WHAT YOU HAVE TO DO:
The records that follow are to be reproduced exactly. Any pictures in them are left out.

INFORMATION PROVIDED:

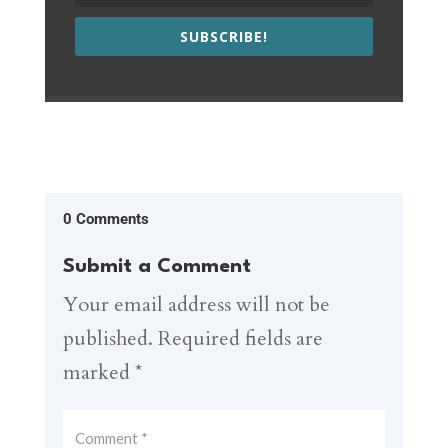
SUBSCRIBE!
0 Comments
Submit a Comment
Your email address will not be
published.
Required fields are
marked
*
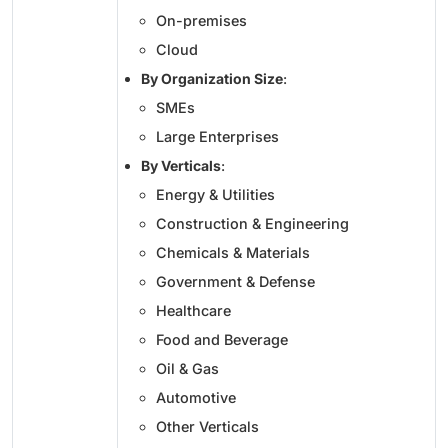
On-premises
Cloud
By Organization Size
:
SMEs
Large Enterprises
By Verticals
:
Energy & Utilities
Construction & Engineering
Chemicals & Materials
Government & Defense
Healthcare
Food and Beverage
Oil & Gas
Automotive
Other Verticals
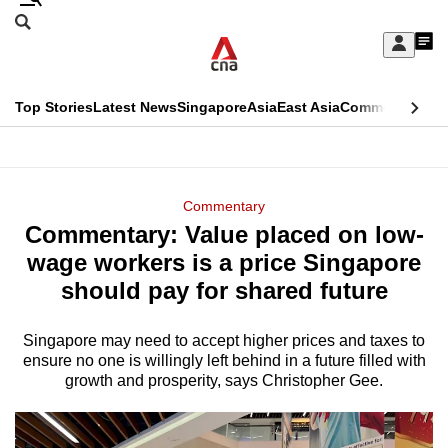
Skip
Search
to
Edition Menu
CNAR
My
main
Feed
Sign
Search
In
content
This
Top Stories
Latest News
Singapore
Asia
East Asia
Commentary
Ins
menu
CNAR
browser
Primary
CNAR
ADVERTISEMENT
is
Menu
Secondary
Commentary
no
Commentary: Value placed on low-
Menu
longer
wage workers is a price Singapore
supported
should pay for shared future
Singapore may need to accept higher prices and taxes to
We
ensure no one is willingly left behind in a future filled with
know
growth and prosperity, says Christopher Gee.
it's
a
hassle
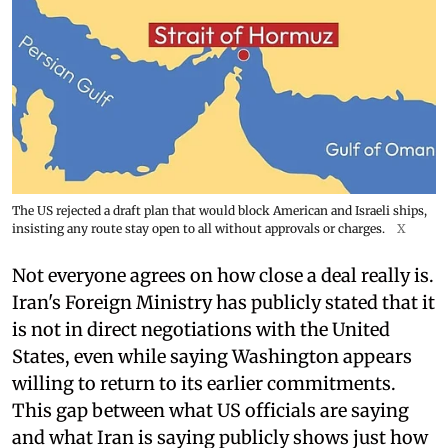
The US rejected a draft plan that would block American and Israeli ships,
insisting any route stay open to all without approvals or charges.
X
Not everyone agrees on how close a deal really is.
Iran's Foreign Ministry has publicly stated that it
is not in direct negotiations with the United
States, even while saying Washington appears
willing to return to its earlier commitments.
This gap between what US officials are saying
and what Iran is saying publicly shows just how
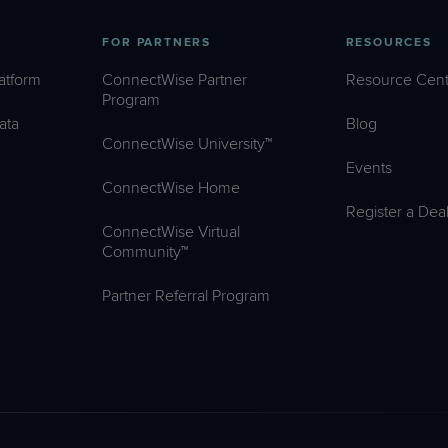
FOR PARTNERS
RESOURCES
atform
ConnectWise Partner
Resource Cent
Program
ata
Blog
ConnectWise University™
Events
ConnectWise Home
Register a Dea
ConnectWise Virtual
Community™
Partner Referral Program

ANSWER BOX:
SUBSCRIBE!
0 Comments
Submit a Comment
Your email address will not be
published.
Required fields are
marked
*
On-premises
Cloud
By Organization Size
:
SMEs
Large Enterprises
By Verticals
:
Energy & Utilities
Construction & Engineering
Chemicals & Materials
Government & Defense
Healthcare
Food and Beverage
Oil & Gas
Automotive
Other Verticals
Skip
Search
to
Edition Menu
CNAR
My
main
Feed
Sign
Search
In
content
This
Top Stories
Latest News
Singapore
Asia
East Asia
Commentary
Ins
menu
CNAR
browser
Primary
CNAR
ADVERTISEMENT
is
Menu
Secondary
Commentary
no
Commentary: Value placed on low-
Menu
longer
wage workers is a price Singapore
supported
should pay for shared future
Singapore may need to accept higher prices and taxes to
We
ensure no one is willingly left behind in a future filled with
know
growth and prosperity, says Christopher Gee.
it's
a
hassle
The US rejected a draft plan that would block American and Israeli ships,
insisting any route stay open to all without approvals or charges.
X
Not everyone agrees on how close a deal really is.
Iran's Foreign Ministry has publicly stated that it
is not in direct negotiations with the United
States, even while saying Washington appears
willing to return to its earlier commitments.
This gap between what US officials are saying
and what Iran is saying publicly shows just how
FOR PARTNERS
RESOURCES
atform
ConnectWise Partner
Resource Cent
Program
ata
Blog
ConnectWise University™
Events
ConnectWise Home
Register a Dea
ConnectWise Virtual
Community™
Partner Referral Program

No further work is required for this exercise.